* _Assigned task_: Each entry below must be written out exactly, with pictures left out.

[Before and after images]
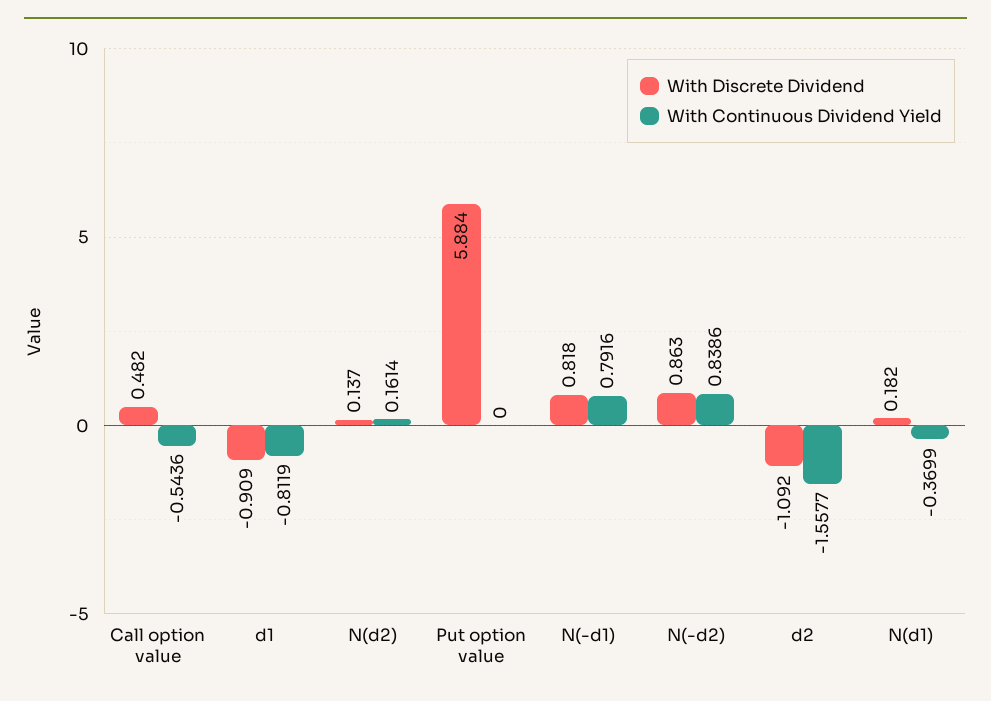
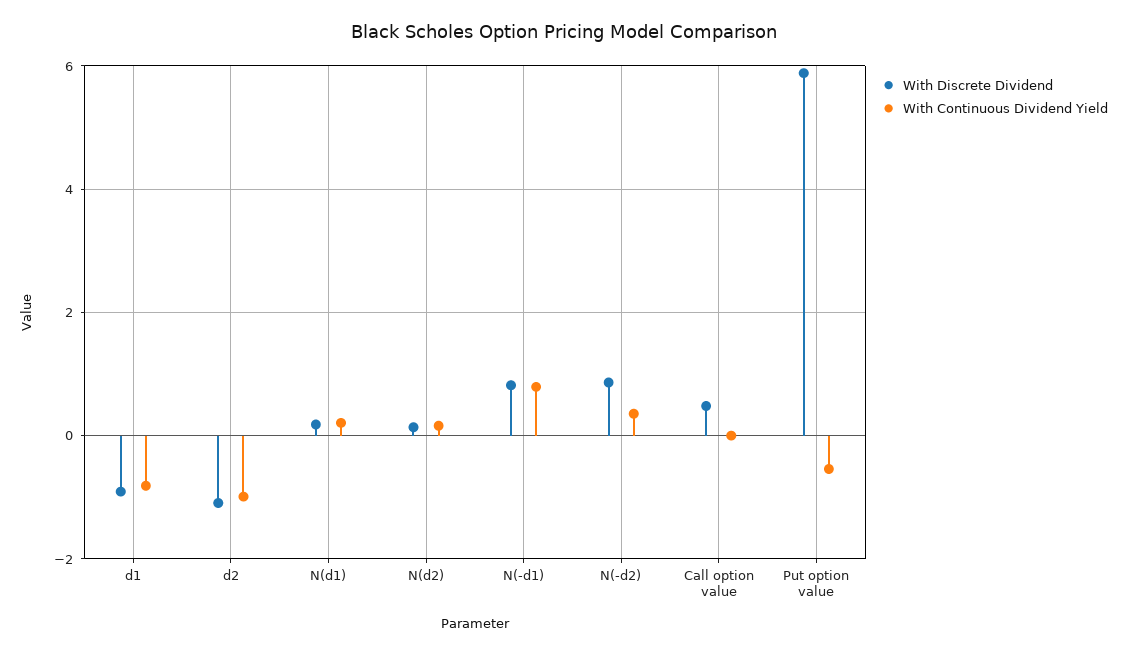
With Continuous Dividend Yield, Call option value: -0.5436 -> 0
With Continuous Dividend Yield, Put option value: 0 -> -0.6
With Continuous Dividend Yield, N(-d2): 0.8386 -> 0.4
With Continuous Dividend Yield, d2: -1.5577 -> -1
With Continuous Dividend Yield, N(d1): -0.3699 -> 0.2

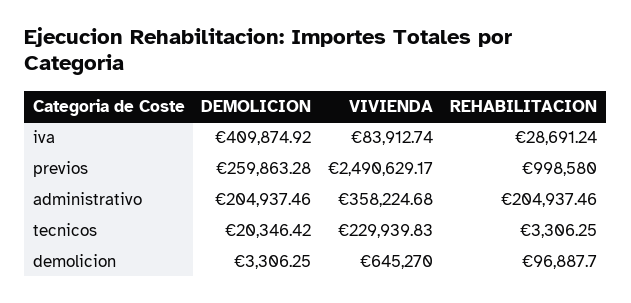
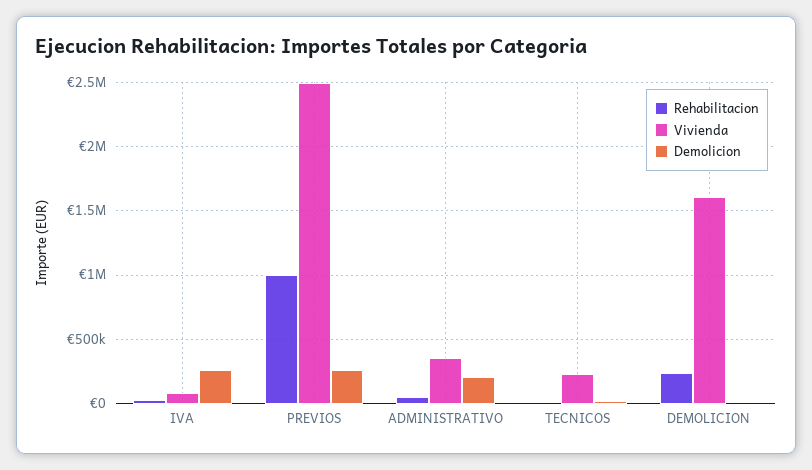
DEMOLICION, iva: 409874.92 -> 250000
REHABILITACION, administrativo: 204937.46 -> 50000
VIVIENDA, demolicion: 645270 -> 1600000
REHABILITACION, demolicion: 96887.7 -> 250000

* _Output_:
With Continuous Dividend Yield, Call option value: -0.5436 -> 0
With Continuous Dividend Yield, Put option value: 0 -> -0.6
With Continuous Dividend Yield, N(-d2): 0.8386 -> 0.4
With Continuous Dividend Yield, d2: -1.5577 -> -1
With Continuous Dividend Yield, N(d1): -0.3699 -> 0.2

DEMOLICION, iva: 409874.92 -> 250000
REHABILITACION, administrativo: 204937.46 -> 50000
VIVIENDA, demolicion: 645270 -> 1600000
REHABILITACION, demolicion: 96887.7 -> 250000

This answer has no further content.